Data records
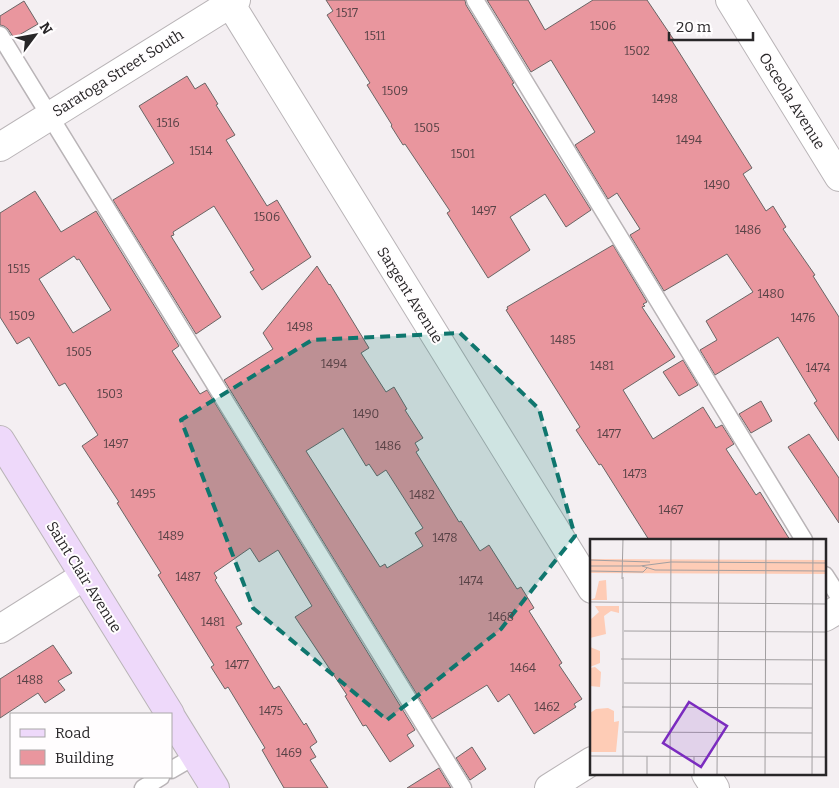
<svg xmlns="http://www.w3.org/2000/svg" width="839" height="788" viewBox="0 0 839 788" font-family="Bitter,serif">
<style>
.building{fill:#e9969e;stroke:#6a6565;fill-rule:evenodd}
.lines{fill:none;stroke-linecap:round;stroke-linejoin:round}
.lane-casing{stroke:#b9b4b7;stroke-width:19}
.street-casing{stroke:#b9b4b7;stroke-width:30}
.secondary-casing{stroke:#b9b4b7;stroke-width:30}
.lane{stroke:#fff;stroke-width:16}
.street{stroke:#fff;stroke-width:28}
.secondary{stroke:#eed9fa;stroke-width:28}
.marked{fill:#0f766e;fill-opacity:0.2;stroke:#0f766e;stroke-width:4;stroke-dasharray:10 6;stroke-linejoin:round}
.labels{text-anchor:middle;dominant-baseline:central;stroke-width:4;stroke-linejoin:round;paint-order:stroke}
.number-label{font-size:12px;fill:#584246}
.street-label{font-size:15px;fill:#282628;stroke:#fffdfe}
.inset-road{fill:none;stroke:#a29fa1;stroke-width:1}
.view{fill:#7b2cbf;fill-opacity:0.15;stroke:#7b2cbf;stroke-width:2.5}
.inset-edge{fill:none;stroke:#282628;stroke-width:2.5}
</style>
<rect width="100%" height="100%" fill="#f4eff2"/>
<!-- building -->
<path class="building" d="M326,0H465L466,5L514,83L512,84L591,210L566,227L545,194L510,217L530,250L488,278L447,213L450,211L405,144L403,145L391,126L392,125L367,85L370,83L327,15L333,11Z
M487,0H528L545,30L593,0H647L674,40L672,41L752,168L743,174L766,211L773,206L786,227L783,229L815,275L813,276L839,317V441L814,403L817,401L778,337L715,375L700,350L717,340L706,321L753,292L727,254L664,291L630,235L640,229L617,193L608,199L575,145L595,132L551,60L531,72Z
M24,1L38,24L14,38L8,29L4,26L0,25V16Z
M187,76L195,89L205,83L218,104L216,105L235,135L226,140L267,206L277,200L311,257L262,290L250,272L254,270L214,206L173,232L174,235L171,236L221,317L196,334L113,200L174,163L139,106Z
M35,191L61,232L96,211L179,346L172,351L200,394L207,390L415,730L407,735L414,746L390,762L366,725L363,726L345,696L347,695L295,617L312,606L278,550L259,562L250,548L214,573L217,578L215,580L242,624L236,627L274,689L279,686L304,725L306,723L317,742L310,747L316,757L310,760L328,788H284L262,750L265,748L228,687L225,689L211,667L214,665L158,575L161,573L117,503L119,502L82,446L98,435L65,383L59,386L29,337L17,344L0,317V213ZM74,256L77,260L79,259L111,310L73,333L39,279Z
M613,245L647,302L643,304L645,306L642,307L675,357L623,390L653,439L703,407L716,428L722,425L734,444L726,449L756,495L760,492L790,540H649L601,464L599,465L576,430L580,427L506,310L508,309L507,307Z
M317,266L329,285L330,284L369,348L361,353L386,392L394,387L407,409L405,410L423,438L415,443L419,450L416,452L459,522L461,521L480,551L489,545L517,589L521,587L534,608L529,611L562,663L559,665L582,699L574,704L576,707L534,734L509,694L498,702L487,685L432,719L224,380L273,349L263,333ZM343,428L366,466L369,464L377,476L386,470L423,528L415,533L423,546L387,568L385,564L380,567L306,451Z
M683,360L698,385L679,396L663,372Z
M761,401L772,421L751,433L739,414Z
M809,434L839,478V523L788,447Z
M53,645L72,673L58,681L65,690L45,703L38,693L0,718V679Z
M472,747L486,769L470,780L456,758Z
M439,768L451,788H407Z"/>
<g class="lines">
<!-- lane casing -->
<g class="lane-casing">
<path id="lane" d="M475,0L804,540
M0,35L463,788
M825,575L839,597
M171,770L195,756
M143,788L161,777"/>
</g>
<!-- street casing -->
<g class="street-casing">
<path id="street" d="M228,0L592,589
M730,0L839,177
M0,147L236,0
M825,617L839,609
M0,629L84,576
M706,774L715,788
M549,788L592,761"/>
</g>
<!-- secondary casing -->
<g class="secondary-casing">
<path id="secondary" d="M0,440L170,714
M171,717L215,788"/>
</g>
<!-- lane -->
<use href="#lane" class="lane"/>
<!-- street -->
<use href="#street" class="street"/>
<!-- secondary -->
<use href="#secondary" class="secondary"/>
</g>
<!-- marked area -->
<path class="marked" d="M460,333L539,409L575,536L501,629L387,720L253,608L181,420L312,340Z"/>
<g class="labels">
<!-- number labels -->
<g class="number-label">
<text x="347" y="13">1517</text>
<text x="603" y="26">1506</text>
<text x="375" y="36">1511</text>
<text x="637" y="51">1502</text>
<text x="395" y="91">1509</text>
<text x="665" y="99">1498</text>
<text x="168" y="123">1516</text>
<text x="427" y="128">1505</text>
<text x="689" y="140">1494</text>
<text x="201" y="151">1514</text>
<text x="463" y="154">1501</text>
<text x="717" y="185">1490</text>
<text x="484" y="211">1497</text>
<text x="267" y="217">1506</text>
<text x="748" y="230">1486</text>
<text x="19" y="269">1515</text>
<text x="771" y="294">1480</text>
<text x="22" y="316">1509</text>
<text x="803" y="318">1476</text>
<text x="300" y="327">1498</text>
<text x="563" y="340">1485</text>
<text x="79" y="352">1505</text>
<text x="334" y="364">1494</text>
<text x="602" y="366">1481</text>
<text x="818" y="368">1474</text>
<text x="110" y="394">1503</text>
<text x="366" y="414">1490</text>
<text x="609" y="434">1477</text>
<text x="116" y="444">1497</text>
<text x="388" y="446">1486</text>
<text x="635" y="474">1473</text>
<text x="143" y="494">1495</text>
<text x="422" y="495">1482</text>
<text x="671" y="510">1467</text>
<text x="171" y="536">1489</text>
<text x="445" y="538">1478</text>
<text x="188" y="577">1487</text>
<text x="471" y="581">1474</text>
<text x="501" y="617">1468</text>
<text x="213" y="622">1481</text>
<text x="237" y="665">1477</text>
<text x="523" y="668">1464</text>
<text x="30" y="680">1488</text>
<text x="547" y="707">1462</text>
<text x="271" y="711">1475</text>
<text x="289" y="753">1469</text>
</g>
<!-- street labels -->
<g class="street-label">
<text transform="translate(118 73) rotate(-32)">Saratoga Street South</text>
<text transform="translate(792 101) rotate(58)">Osceola Avenue</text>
<text transform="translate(410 295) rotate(58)">Sargent Avenue</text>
<text transform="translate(84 577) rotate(58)">Saint Clair Avenue</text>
</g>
</g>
<!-- overview -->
<g transform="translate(590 539)">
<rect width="236" height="236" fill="#f4eff2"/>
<path d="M0,20L236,21V35L0,34ZM16,41L17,61H0L5,59L9,42ZM5,67H29V74L21,72L14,77L16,95L0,99V81L9,73ZM0,108L10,112V124L0,128ZM5,128L11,133L10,148L0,147V129ZM18,169L24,172V183L29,182L26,213H0V174L6,170Z" fill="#feccb6"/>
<path class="inset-road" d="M0,21L60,23M0,27H50L81,23L237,24M52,27L65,31L237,32M0,32L53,33L57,29M32,40L33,0M0,63L237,65M34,92L237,93M31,120L237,121M34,144L222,145M32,168L222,169M34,193L222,194M0,217L237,218M57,217V236M33,236V38M80,236L81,0M104,236V217M127,236L129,0M175,236L176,0M222,236L223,0"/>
<path class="view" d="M99,163L137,187L111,228L73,204Z"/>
<rect width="236" height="236" class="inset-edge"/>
</g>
<!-- legend -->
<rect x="10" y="713" width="162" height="65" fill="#fffdfe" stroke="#a9a7a8"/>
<rect x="20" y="729" width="25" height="8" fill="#eed9fa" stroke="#a9a7a8"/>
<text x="55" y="738" font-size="15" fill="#282628">Road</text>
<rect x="20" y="750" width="25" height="15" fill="#e9969e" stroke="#a9a7a8"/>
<text x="55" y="763" font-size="15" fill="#282628">Building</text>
<!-- north arrow -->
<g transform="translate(35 35) rotate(58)" stroke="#fffdfe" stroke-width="4" paint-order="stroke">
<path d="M0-4L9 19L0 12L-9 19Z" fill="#282628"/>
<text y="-8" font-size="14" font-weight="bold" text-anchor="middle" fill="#282628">N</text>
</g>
<!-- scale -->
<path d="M669 32v8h84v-8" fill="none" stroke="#282628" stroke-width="2.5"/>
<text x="676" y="32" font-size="15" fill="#282628" stroke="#fffdfe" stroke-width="4" paint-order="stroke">20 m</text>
</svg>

WHAT YOU NEED TO DO:
Every line above that holds "lines" should be copied out.

RESULT OF THIS TASK:
.lines{fill:none;stroke-linecap:round;stroke-linejoin:round}
<g class="lines">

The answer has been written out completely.